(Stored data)

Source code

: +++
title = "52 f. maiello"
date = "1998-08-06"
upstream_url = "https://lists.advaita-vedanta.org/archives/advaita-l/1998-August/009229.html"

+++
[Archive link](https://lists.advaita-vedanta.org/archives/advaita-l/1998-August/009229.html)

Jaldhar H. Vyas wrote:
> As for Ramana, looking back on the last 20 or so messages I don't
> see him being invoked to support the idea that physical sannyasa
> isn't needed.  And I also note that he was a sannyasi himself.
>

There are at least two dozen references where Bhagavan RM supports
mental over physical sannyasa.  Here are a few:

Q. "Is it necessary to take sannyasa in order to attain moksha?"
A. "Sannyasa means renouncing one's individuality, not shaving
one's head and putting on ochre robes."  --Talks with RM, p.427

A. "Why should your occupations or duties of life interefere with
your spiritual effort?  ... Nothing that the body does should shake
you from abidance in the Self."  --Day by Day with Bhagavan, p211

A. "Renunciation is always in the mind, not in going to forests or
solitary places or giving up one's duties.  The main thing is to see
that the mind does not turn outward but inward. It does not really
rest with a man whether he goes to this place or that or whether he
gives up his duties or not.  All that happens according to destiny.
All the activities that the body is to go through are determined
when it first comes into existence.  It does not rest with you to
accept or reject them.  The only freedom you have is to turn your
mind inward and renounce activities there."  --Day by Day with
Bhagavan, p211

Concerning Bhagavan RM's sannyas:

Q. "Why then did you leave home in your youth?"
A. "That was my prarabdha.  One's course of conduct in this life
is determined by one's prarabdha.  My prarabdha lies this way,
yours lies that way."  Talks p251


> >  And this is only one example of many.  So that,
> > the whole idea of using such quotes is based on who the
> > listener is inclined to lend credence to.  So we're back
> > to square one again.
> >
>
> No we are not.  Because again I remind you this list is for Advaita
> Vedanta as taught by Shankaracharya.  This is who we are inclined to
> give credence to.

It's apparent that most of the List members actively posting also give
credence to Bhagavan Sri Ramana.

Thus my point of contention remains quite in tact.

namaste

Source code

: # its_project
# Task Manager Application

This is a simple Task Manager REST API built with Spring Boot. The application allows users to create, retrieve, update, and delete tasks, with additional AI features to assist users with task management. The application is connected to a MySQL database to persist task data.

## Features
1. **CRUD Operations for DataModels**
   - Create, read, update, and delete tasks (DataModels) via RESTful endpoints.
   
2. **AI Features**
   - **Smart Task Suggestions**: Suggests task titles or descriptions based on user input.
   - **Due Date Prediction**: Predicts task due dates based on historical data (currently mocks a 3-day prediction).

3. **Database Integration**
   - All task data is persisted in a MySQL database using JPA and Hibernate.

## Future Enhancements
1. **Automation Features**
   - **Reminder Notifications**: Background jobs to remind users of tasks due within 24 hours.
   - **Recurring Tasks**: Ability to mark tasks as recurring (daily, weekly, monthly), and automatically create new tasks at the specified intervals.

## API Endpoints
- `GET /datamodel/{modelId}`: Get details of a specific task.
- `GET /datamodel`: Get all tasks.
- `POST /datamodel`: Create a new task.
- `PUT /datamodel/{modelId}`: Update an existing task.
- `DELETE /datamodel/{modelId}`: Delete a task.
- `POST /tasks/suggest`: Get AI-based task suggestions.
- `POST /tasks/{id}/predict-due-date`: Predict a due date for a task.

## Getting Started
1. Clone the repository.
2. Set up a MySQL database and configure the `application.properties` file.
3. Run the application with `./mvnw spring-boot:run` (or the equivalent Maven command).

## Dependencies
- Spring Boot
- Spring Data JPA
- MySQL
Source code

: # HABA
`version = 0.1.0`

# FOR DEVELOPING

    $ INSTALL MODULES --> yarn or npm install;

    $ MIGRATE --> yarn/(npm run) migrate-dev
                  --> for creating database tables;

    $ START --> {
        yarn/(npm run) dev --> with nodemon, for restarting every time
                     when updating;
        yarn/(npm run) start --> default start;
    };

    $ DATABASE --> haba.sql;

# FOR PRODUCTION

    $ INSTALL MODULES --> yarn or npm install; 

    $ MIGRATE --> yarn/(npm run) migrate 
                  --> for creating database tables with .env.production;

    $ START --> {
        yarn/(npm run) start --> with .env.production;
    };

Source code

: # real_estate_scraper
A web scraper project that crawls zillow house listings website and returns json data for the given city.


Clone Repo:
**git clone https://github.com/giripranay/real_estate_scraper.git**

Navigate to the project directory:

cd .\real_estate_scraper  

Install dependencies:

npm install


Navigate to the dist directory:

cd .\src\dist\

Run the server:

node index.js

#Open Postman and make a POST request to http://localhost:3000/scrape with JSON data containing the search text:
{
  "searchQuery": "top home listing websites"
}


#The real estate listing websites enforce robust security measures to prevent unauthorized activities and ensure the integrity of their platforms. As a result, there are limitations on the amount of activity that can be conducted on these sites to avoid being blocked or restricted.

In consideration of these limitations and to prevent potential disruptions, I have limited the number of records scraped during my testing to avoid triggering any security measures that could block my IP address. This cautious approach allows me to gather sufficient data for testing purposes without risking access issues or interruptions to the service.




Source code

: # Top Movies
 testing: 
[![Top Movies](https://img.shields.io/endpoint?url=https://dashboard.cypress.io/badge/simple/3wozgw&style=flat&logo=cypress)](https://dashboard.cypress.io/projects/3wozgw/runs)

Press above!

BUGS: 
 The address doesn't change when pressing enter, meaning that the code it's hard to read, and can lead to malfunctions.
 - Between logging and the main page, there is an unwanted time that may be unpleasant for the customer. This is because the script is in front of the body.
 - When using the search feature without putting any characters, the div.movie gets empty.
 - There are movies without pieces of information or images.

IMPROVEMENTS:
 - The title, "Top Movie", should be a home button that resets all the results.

**EXERCISE GOAL**
Count the lines in the stored data above that contain the word "also". Reply with the number only.

**REPLY**
2